▸ **Directions**
Copy out every line of the records below, word for word and in the same order.

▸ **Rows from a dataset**
^^^^^^^^
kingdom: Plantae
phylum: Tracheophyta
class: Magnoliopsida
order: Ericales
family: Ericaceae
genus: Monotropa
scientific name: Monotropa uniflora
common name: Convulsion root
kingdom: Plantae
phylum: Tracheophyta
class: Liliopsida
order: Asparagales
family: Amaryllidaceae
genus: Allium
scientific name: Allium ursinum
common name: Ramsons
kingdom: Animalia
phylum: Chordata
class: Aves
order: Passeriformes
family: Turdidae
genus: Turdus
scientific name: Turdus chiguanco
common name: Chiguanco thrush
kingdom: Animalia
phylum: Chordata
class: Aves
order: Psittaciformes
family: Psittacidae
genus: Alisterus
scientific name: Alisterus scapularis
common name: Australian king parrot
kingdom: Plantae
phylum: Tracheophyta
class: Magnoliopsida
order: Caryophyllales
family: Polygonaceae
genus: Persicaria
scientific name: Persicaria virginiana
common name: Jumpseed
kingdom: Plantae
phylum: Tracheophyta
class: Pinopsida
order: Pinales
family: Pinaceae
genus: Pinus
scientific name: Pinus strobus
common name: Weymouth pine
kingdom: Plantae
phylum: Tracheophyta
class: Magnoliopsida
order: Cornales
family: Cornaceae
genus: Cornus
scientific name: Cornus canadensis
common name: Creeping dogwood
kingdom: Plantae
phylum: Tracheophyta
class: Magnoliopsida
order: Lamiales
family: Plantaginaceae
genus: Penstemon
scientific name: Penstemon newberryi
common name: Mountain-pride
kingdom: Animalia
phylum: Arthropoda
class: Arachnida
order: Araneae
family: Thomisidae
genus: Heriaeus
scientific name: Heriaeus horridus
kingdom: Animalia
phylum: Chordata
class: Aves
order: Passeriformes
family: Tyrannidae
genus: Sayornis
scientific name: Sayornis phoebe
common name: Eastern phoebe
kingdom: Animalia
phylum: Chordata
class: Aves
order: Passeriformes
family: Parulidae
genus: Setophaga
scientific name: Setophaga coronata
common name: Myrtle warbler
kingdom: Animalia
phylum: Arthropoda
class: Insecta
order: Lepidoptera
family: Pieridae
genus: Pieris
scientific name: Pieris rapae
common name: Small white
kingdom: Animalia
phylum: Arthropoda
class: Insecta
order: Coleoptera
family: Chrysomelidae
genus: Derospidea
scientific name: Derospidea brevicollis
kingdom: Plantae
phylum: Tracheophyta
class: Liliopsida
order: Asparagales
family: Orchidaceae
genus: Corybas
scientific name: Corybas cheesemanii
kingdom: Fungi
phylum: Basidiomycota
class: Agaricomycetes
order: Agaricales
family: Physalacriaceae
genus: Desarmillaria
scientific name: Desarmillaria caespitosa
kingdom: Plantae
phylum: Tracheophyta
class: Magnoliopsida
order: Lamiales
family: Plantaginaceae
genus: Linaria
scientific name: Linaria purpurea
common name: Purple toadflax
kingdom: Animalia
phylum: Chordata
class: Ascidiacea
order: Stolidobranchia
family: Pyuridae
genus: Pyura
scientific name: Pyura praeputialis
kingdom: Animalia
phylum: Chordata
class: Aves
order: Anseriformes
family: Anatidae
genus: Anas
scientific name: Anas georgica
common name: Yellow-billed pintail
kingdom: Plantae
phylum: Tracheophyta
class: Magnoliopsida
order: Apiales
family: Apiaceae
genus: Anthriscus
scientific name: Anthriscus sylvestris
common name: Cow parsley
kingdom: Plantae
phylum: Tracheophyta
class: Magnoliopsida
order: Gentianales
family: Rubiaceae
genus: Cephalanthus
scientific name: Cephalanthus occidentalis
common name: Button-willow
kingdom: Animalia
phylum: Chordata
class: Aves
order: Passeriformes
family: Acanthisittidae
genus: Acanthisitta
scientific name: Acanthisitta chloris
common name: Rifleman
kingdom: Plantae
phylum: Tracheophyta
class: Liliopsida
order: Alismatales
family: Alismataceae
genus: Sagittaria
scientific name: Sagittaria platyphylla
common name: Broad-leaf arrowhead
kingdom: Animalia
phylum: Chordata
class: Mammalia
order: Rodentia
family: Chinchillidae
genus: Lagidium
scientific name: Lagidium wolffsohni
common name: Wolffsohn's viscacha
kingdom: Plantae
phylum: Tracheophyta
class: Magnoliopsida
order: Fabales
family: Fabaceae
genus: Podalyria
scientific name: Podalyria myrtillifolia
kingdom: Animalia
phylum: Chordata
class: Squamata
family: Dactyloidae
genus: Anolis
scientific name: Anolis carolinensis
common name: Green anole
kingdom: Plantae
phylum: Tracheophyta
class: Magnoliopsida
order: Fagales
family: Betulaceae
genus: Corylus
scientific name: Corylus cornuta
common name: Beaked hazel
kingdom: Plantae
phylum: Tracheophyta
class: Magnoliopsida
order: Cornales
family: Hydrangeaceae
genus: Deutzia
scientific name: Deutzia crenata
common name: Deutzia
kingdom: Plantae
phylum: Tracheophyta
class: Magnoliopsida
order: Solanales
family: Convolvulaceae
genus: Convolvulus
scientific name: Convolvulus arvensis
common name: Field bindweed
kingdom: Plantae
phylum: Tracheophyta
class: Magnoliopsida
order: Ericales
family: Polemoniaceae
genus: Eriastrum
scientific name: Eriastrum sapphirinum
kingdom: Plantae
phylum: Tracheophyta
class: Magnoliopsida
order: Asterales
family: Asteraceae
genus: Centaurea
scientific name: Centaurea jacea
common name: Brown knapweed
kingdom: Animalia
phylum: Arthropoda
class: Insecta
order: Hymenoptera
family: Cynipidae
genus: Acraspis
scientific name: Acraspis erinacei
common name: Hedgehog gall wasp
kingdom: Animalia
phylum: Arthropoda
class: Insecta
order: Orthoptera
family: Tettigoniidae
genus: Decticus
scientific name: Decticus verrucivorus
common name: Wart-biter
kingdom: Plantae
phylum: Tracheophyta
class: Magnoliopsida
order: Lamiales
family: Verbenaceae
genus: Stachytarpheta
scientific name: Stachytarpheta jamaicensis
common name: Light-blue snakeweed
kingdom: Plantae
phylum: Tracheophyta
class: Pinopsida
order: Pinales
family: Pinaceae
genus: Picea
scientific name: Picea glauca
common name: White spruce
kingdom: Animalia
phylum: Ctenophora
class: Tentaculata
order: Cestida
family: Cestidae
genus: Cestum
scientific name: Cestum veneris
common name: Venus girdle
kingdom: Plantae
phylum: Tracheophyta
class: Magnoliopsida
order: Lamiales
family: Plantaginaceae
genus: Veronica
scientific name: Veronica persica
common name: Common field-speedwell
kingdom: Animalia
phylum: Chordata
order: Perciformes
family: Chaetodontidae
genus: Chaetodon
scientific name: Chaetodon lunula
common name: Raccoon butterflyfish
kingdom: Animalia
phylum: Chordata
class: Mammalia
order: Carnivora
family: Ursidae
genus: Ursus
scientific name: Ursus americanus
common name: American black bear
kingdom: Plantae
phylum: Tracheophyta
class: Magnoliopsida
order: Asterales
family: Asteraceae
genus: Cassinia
^^^^^^^^
▸ **Reply to the exercise**
kingdom: Plantae
phylum: Tracheophyta
class: Magnoliopsida
order: Ericales
family: Ericaceae
genus: Monotropa
scientific name: Monotropa uniflora
common name: Convulsion root
kingdom: Plantae
phylum: Tracheophyta
class: Liliopsida
order: Asparagales
family: Amaryllidaceae
genus: Allium
scientific name: Allium ursinum
common name: Ramsons
kingdom: Animalia
phylum: Chordata
class: Aves
order: Passeriformes
family: Turdidae
genus: Turdus
scientific name: Turdus chiguanco
common name: Chiguanco thrush
kingdom: Animalia
phylum: Chordata
class: Aves
order: Psittaciformes
family: Psittacidae
genus: Alisterus
scientific name: Alisterus scapularis
common name: Australian king parrot
kingdom: Plantae
phylum: Tracheophyta
class: Magnoliopsida
order: Caryophyllales
family: Polygonaceae
genus: Persicaria
scientific name: Persicaria virginiana
common name: Jumpseed
kingdom: Plantae
phylum: Tracheophyta
class: Pinopsida
order: Pinales
family: Pinaceae
genus: Pinus
scientific name: Pinus strobus
common name: Weymouth pine
kingdom: Plantae
phylum: Tracheophyta
class: Magnoliopsida
order: Cornales
family: Cornaceae
genus: Cornus
scientific name: Cornus canadensis
common name: Creeping dogwood
kingdom: Plantae
phylum: Tracheophyta
class: Magnoliopsida
order: Lamiales
family: Plantaginaceae
genus: Penstemon
scientific name: Penstemon newberryi
common name: Mountain-pride
kingdom: Animalia
phylum: Arthropoda
class: Arachnida
order: Araneae
family: Thomisidae
genus: Heriaeus
scientific name: Heriaeus horridus
kingdom: Animalia
phylum: Chordata
class: Aves
order: Passeriformes
family: Tyrannidae
genus: Sayornis
scientific name: Sayornis phoebe
common name: Eastern phoebe
kingdom: Animalia
phylum: Chordata
class: Aves
order: Passeriformes
family: Parulidae
genus: Setophaga
scientific name: Setophaga coronata
common name: Myrtle warbler
kingdom: Animalia
phylum: Arthropoda
class: Insecta
order: Lepidoptera
family: Pieridae
genus: Pieris
scientific name: Pieris rapae
common name: Small white
kingdom: Animalia
phylum: Arthropoda
class: Insecta
order: Coleoptera
family: Chrysomelidae
genus: Derospidea
scientific name: Derospidea brevicollis
kingdom: Plantae
phylum: Tracheophyta
class: Liliopsida
order: Asparagales
family: Orchidaceae
genus: Corybas
scientific name: Corybas cheesemanii
kingdom: Fungi
phylum: Basidiomycota
class: Agaricomycetes
order: Agaricales
family: Physalacriaceae
genus: Desarmillaria
scientific name: Desarmillaria caespitosa
kingdom: Plantae
phylum: Tracheophyta
class: Magnoliopsida
order: Lamiales
family: Plantaginaceae
genus: Linaria
scientific name: Linaria purpurea
common name: Purple toadflax
kingdom: Animalia
phylum: Chordata
class: Ascidiacea
order: Stolidobranchia
family: Pyuridae
genus: Pyura
scientific name: Pyura praeputialis
kingdom: Animalia
phylum: Chordata
class: Aves
order: Anseriformes
family: Anatidae
genus: Anas
scientific name: Anas georgica
common name: Yellow-billed pintail
kingdom: Plantae
phylum: Tracheophyta
class: Magnoliopsida
order: Apiales
family: Apiaceae
genus: Anthriscus
scientific name: Anthriscus sylvestris
common name: Cow parsley
kingdom: Plantae
phylum: Tracheophyta
class: Magnoliopsida
order: Gentianales
family: Rubiaceae
genus: Cephalanthus
scientific name: Cephalanthus occidentalis
common name: Button-willow
kingdom: Animalia
phylum: Chordata
class: Aves
order: Passeriformes
family: Acanthisittidae
genus: Acanthisitta
scientific name: Acanthisitta chloris
common name: Rifleman
kingdom: Plantae
phylum: Tracheophyta
class: Liliopsida
order: Alismatales
family: Alismataceae
genus: Sagittaria
scientific name: Sagittaria platyphylla
common name: Broad-leaf arrowhead
kingdom: Animalia
phylum: Chordata
class: Mammalia
order: Rodentia
family: Chinchillidae
genus: Lagidium
scientific name: Lagidium wolffsohni
common name: Wolffsohn's viscacha
kingdom: Plantae
phylum: Tracheophyta
class: Magnoliopsida
order: Fabales
family: Fabaceae
genus: Podalyria
scientific name: Podalyria myrtillifolia
kingdom: Animalia
phylum: Chordata
class: Squamata
family: Dactyloidae
genus: Anolis
scientific name: Anolis carolinensis
common name: Green anole
kingdom: Plantae
phylum: Tracheophyta
class: Magnoliopsida
order: Fagales
family: Betulaceae
genus: Corylus
scientific name: Corylus cornuta
common name: Beaked hazel
kingdom: Plantae
phylum: Tracheophyta
class: Magnoliopsida
order: Cornales
family: Hydrangeaceae
genus: Deutzia
scientific name: Deutzia crenata
common name: Deutzia
kingdom: Plantae
phylum: Tracheophyta
class: Magnoliopsida
order: Solanales
family: Convolvulaceae
genus: Convolvulus
scientific name: Convolvulus arvensis
common name: Field bindweed
kingdom: Plantae
phylum: Tracheophyta
class: Magnoliopsida
order: Ericales
family: Polemoniaceae
genus: Eriastrum
scientific name: Eriastrum sapphirinum
kingdom: Plantae
phylum: Tracheophyta
class: Magnoliopsida
order: Asterales
family: Asteraceae
genus: Centaurea
scientific name: Centaurea jacea
common name: Brown knapweed
kingdom: Animalia
phylum: Arthropoda
class: Insecta
order: Hymenoptera
family: Cynipidae
genus: Acraspis
scientific name: Acraspis erinacei
common name: Hedgehog gall wasp
kingdom: Animalia
phylum: Arthropoda
class: Insecta
order: Orthoptera
family: Tettigoniidae
genus: Decticus
scientific name: Decticus verrucivorus
common name: Wart-biter
kingdom: Plantae
phylum: Tracheophyta
class: Magnoliopsida
order: Lamiales
family: Verbenaceae
genus: Stachytarpheta
scientific name: Stachytarpheta jamaicensis
common name: Light-blue snakeweed
kingdom: Plantae
phylum: Tracheophyta
class: Pinopsida
order: Pinales
family: Pinaceae
genus: Picea
scientific name: Picea glauca
common name: White spruce
kingdom: Animalia
phylum: Ctenophora
class: Tentaculata
order: Cestida
family: Cestidae
genus: Cestum
scientific name: Cestum veneris
common name: Venus girdle
kingdom: Plantae
phylum: Tracheophyta
class: Magnoliopsida
order: Lamiales
family: Plantaginaceae
genus: Veronica
scientific name: Veronica persica
common name: Common field-speedwell
kingdom: Animalia
phylum: Chordata
order: Perciformes
family: Chaetodontidae
genus: Chaetodon
scientific name: Chaetodon lunula
common name: Raccoon butterflyfish
kingdom: Animalia
phylum: Chordata
class: Mammalia
order: Carnivora
family: Ursidae
genus: Ursus
scientific name: Ursus americanus
common name: American black bear
kingdom: Plantae
phylum: Tracheophyta
class: Magnoliopsida
order: Asterales
family: Asteraceae
genus: Cassinia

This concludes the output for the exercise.